切らせる覚悟であったらしい。彼が平生の気性を知っている織衛は、それを察して気の毒にも思ったが、今更なんと言って慰める言葉もなかった。房八郎の師弟と織衛の主従とは相前後して鬼婆横町にはいると、その中程まで来かかった時に、織衛の中間は立ちどまって提灯をむこうへ差向けて、「あれ、あすこに……。」と、ややおびえたような声でささやいた。
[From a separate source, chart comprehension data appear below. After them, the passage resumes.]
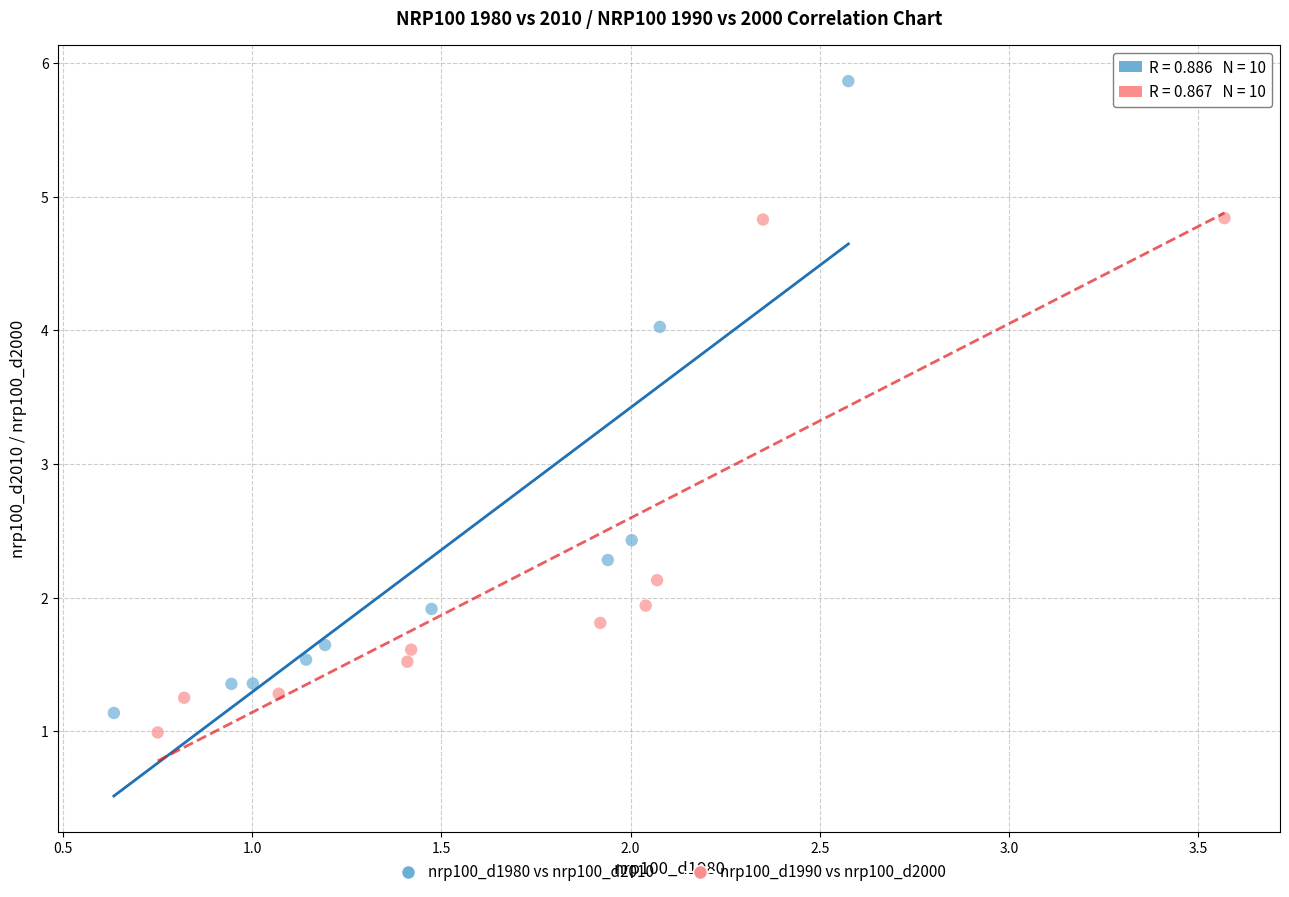

Which series has the largest Y range (max minus min)?

nrp100_d1980 vs nrp100_d2010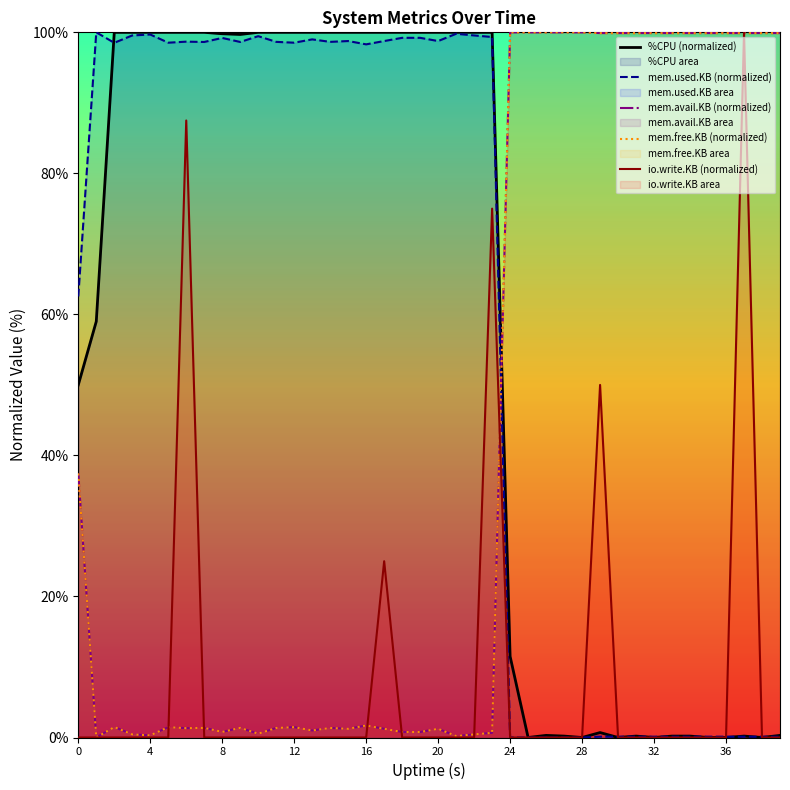

Between 15 and 39, which is larger?

15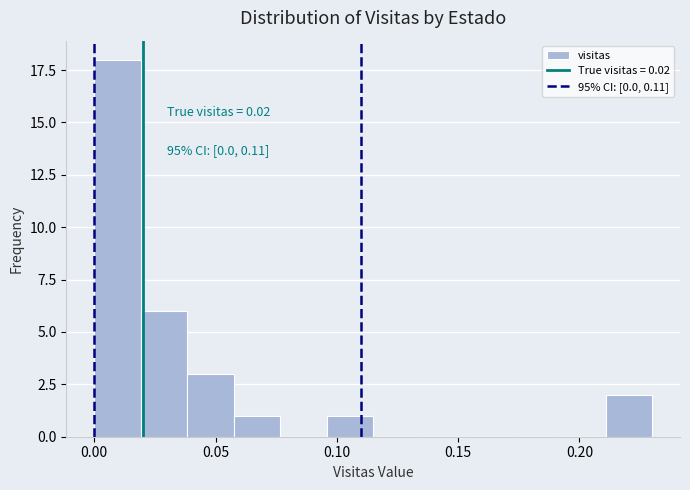

Read against the x-axis, roughly where is the centre of the tallest bar?

0.010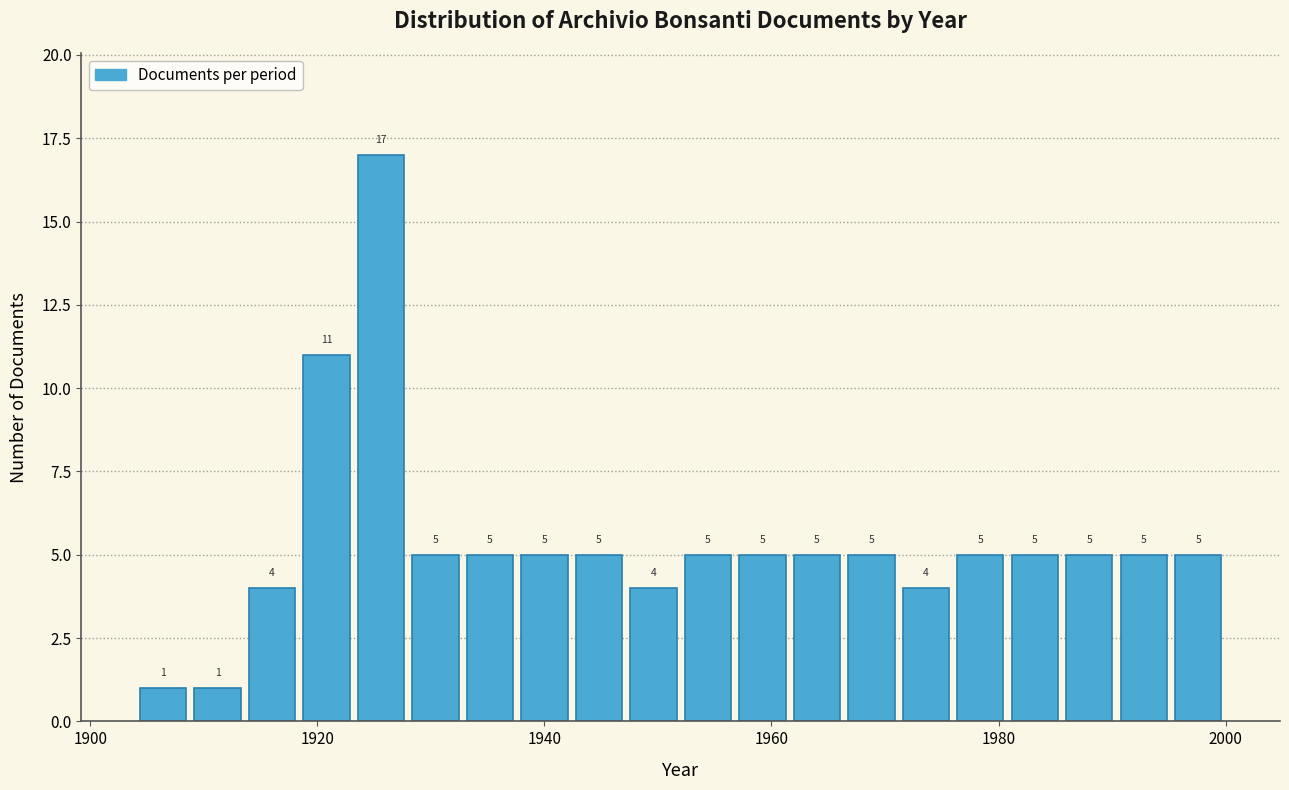

Read against the x-axis, roughly where is the centre of the tallest bar?

1926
 大溝のふちには白い物が坐っていた。それが問題の妖婆かと、織衛がきっと見定めるひまもなく、房八郎は弟子に声をかけた。
「矢上、それ。」
 師匠と弟子は走りかかって、左右からかの怪物を取押えると、怪物はのめるようにぐたりと前に倒れた。倒れると共に、それを埋めている雪の衣は崩れ落ちて、提灯の火の前にその正体をあらわした。彼は石川房之丞で、見ごとに腹をかき切っていた。ゆうべから何処に忍んでいて、いつこのところへ立戻って来たのか知らないが、彼はあたかもかの妖婆が坐っていたらしい所をえらんで、おなじように坐って、同じように雪に埋められて、真っ白になって死んでいたのであった。
 四人は黙って顔をみあわせていた。